T = 1000 # number of trials
mu = [.2,.8] # reward probabilities
alpha = .1 # learning rate
beta = 1000 # inverse temperature
plot_rescorla_game(T, mu, alpha, beta)

If beta is very low, participants still learn, but they don't use that knowledge (something that we cannot see in this plot yet).

T = 1000 # number of trials
mu = [.2,.8] # reward probabilities
alpha = .1 # learning rate
beta = .0000000001 # inverse temperature
plot_rescorla_game(T, mu, alpha, beta)

Choice Kernel

In the choice kernel function, we remove the deltas.
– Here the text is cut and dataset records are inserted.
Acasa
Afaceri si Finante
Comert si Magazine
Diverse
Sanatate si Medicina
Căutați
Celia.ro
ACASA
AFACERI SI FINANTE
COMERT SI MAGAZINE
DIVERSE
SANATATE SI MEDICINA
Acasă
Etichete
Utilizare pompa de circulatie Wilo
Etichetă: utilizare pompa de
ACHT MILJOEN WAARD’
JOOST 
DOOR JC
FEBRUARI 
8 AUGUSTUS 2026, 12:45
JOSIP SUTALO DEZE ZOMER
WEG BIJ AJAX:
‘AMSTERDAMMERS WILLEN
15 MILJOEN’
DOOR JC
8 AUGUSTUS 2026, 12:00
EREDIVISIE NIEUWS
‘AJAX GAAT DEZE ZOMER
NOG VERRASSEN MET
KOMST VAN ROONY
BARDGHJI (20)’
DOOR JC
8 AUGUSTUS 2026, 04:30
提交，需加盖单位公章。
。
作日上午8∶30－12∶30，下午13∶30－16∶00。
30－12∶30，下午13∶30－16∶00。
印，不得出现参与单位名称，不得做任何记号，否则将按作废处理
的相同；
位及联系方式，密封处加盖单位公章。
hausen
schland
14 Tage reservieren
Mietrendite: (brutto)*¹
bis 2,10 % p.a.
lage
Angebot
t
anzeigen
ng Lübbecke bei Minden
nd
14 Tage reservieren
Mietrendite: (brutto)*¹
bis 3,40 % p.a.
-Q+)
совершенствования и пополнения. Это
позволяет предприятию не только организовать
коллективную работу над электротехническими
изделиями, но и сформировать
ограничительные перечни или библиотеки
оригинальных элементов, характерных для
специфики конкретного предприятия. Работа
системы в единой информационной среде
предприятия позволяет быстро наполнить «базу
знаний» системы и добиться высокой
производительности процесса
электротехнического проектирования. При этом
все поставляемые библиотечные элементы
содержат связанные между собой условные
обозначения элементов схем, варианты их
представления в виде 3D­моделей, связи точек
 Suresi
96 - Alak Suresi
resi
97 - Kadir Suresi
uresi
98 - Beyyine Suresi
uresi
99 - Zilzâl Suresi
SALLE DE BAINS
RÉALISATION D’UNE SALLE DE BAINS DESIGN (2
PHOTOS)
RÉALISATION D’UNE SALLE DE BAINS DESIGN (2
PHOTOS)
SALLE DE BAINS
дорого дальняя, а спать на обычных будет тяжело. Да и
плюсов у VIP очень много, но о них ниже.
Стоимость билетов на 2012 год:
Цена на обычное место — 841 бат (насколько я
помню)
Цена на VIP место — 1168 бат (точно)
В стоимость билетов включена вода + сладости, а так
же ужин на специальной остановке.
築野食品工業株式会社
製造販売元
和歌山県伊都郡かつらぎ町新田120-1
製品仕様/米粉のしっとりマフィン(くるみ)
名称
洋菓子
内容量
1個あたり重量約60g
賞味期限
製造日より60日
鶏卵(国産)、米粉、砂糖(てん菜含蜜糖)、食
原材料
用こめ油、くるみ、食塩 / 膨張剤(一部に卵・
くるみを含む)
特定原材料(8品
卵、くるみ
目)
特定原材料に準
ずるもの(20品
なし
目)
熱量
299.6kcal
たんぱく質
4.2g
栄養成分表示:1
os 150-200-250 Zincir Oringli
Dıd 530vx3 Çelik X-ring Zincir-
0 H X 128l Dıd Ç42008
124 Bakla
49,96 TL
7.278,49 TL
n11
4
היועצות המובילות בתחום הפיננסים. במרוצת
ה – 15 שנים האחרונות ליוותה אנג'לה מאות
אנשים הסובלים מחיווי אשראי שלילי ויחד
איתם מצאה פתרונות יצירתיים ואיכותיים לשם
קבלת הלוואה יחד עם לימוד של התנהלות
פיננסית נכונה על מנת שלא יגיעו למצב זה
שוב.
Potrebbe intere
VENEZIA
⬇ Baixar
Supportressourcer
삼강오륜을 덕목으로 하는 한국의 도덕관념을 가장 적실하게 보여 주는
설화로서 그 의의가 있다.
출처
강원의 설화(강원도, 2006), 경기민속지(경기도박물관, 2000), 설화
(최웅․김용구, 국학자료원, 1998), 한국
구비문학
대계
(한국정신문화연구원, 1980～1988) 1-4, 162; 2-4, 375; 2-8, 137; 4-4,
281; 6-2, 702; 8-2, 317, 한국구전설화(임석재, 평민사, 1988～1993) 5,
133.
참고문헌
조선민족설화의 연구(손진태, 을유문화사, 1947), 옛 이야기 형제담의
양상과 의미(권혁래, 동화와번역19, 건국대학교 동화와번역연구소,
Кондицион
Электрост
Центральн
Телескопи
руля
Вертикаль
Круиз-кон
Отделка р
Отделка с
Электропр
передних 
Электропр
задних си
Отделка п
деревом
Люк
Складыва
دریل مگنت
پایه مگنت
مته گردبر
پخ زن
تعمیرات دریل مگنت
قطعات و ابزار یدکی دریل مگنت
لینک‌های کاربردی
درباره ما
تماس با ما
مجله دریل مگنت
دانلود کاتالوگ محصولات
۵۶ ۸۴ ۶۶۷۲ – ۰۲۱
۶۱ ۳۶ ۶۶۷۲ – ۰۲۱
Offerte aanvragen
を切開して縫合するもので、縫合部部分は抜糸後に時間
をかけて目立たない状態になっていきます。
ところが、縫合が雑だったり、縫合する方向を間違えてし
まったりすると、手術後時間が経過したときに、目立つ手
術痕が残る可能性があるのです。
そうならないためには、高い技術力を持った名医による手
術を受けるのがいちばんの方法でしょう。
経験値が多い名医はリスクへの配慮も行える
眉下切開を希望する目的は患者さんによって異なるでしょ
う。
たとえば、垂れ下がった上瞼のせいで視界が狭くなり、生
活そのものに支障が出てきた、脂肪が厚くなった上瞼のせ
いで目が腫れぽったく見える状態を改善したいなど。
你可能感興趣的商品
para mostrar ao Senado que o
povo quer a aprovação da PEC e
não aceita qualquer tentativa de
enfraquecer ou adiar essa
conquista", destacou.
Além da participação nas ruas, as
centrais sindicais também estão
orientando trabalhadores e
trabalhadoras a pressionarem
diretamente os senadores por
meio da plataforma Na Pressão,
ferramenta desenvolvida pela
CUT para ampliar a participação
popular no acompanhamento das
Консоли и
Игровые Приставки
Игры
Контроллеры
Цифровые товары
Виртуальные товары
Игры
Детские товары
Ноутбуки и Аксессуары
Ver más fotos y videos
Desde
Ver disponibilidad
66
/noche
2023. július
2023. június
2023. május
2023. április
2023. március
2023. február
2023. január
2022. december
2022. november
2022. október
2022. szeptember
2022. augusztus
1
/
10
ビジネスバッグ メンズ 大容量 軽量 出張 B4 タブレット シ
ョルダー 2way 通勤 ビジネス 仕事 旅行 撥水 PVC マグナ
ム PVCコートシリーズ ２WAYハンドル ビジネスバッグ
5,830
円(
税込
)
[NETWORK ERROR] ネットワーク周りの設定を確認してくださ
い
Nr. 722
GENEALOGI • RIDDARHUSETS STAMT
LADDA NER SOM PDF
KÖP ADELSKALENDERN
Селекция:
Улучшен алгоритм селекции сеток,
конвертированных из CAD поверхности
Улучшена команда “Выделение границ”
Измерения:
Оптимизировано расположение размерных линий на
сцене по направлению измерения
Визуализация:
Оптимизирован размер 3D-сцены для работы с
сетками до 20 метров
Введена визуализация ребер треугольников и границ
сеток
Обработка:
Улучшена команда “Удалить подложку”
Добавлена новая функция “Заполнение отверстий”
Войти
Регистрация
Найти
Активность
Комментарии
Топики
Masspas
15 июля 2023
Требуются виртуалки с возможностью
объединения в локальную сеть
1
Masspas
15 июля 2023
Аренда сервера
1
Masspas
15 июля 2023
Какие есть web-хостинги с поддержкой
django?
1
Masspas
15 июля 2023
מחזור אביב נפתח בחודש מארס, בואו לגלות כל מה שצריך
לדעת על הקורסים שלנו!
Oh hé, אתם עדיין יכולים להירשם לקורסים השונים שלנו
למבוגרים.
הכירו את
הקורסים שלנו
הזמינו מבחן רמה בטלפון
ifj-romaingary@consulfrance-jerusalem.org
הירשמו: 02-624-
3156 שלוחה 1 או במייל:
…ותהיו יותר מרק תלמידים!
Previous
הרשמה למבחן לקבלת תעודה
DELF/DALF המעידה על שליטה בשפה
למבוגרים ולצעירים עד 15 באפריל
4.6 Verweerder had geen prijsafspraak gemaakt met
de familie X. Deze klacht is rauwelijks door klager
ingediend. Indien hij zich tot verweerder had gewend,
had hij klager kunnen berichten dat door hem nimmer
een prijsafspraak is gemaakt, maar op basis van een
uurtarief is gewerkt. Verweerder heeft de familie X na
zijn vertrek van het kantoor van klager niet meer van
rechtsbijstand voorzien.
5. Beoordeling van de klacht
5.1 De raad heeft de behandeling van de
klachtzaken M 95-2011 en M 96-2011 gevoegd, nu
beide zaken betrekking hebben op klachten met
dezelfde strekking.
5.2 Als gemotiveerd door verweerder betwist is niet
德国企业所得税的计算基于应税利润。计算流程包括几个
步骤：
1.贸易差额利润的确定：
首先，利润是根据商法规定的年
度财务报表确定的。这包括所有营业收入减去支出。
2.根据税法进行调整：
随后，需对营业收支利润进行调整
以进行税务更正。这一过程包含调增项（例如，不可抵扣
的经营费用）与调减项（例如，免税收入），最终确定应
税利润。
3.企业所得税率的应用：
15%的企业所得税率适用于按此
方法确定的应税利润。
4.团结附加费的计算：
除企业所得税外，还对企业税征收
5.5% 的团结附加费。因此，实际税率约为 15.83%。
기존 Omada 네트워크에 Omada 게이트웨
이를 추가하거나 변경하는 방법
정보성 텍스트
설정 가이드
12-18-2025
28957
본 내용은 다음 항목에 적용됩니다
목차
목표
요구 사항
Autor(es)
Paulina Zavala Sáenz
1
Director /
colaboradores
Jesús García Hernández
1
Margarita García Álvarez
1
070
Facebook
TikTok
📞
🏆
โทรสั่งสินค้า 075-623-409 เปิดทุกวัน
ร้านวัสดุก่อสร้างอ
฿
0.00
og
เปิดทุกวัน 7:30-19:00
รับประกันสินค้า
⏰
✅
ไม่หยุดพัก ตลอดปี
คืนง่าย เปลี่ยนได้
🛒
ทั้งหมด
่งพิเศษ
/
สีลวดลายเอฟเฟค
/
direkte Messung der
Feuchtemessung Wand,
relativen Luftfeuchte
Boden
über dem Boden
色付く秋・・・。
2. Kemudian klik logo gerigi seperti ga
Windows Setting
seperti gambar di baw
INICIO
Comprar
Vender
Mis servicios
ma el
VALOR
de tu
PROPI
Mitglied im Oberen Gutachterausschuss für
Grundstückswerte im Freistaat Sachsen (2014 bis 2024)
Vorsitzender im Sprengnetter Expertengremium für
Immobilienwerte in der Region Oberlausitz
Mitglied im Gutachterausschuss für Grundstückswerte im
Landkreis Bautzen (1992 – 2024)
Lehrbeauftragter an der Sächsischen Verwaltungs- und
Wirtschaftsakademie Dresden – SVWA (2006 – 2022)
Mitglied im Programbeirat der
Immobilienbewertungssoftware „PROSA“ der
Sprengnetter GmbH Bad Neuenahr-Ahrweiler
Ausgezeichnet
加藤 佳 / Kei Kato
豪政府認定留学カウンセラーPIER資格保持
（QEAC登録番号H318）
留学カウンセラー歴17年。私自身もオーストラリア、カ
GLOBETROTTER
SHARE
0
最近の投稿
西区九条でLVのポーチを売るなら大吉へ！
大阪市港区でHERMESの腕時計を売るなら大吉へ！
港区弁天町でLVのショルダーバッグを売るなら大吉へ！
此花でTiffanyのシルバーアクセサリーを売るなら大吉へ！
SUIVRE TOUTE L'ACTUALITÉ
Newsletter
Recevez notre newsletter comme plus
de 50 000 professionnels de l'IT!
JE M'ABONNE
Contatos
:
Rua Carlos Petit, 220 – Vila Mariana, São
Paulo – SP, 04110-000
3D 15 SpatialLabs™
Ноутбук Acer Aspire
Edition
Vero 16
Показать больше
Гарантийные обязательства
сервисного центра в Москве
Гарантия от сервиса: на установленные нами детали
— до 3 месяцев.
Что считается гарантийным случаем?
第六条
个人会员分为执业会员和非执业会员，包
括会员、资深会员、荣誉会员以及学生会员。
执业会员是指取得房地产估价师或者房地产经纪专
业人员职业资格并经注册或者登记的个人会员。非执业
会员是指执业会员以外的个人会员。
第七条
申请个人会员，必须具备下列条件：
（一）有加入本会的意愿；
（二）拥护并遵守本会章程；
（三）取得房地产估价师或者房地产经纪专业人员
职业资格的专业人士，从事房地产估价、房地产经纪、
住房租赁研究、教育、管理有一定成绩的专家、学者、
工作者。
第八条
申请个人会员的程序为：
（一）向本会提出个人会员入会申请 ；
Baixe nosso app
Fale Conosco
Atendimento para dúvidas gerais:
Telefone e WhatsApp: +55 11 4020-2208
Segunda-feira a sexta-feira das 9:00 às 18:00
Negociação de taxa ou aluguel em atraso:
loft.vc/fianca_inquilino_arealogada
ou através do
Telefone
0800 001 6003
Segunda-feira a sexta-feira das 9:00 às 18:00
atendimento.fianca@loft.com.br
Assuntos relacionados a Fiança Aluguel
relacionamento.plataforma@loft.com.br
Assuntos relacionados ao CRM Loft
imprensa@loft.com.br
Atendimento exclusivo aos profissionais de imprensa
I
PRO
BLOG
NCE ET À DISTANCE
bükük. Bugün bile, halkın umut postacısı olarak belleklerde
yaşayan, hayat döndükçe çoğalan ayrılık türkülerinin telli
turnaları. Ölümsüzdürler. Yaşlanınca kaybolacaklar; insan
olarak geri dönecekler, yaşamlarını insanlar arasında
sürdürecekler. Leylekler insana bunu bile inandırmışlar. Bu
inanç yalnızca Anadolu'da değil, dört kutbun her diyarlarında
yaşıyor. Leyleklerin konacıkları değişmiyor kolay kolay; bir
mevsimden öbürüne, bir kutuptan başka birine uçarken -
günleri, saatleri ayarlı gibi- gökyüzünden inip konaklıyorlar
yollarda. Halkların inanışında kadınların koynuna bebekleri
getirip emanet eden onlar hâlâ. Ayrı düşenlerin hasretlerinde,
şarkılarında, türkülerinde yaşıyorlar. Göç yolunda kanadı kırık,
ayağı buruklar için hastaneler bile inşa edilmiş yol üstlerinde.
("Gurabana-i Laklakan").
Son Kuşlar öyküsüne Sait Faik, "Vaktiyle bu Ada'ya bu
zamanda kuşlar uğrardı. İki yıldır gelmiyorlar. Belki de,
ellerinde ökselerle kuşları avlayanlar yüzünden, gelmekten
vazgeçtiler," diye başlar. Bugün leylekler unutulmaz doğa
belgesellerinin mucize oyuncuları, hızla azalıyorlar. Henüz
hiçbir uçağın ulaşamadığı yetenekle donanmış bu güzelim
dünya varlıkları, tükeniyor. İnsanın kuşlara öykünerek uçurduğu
simulate_M4ChoiceKernel_v1[source]

simulate_M4ChoiceKernel_v1(T, mu, alpha_c, beta_c)

Note that choice_kernel decays with the inverted alpha in each trial choice_kernel = (1 - alpha_c) * choice_kernel

plot_choice_kernel_game[source]

plot_choice_kernel_game(T, mu, alpha, beta)

T = 100 # number of trials
mu = [.2,.8] # reward probabilities
alpha = .2 # learning rate
beta = 4 # inverse temperature
actions = plot_choice_kernel_game(T, mu, alpha, beta)
T = 100 # number of trials
mu = [.2,.8] # reward probabilities
alpha = .2 # learning rate
beta = .004 # inverse temperature
actions = plot_choic_kernel_game(T, mu, alpha, beta)
T = 500 # number of trials
mu = [.2,.8] # reward probabilities
alpha = .2 # learning rate
beta = 4 # inverse temperature
actions = plot_choic_kernel_game(T, mu, alpha, beta)

With a reasonably high beta one of the options should always move towards 1.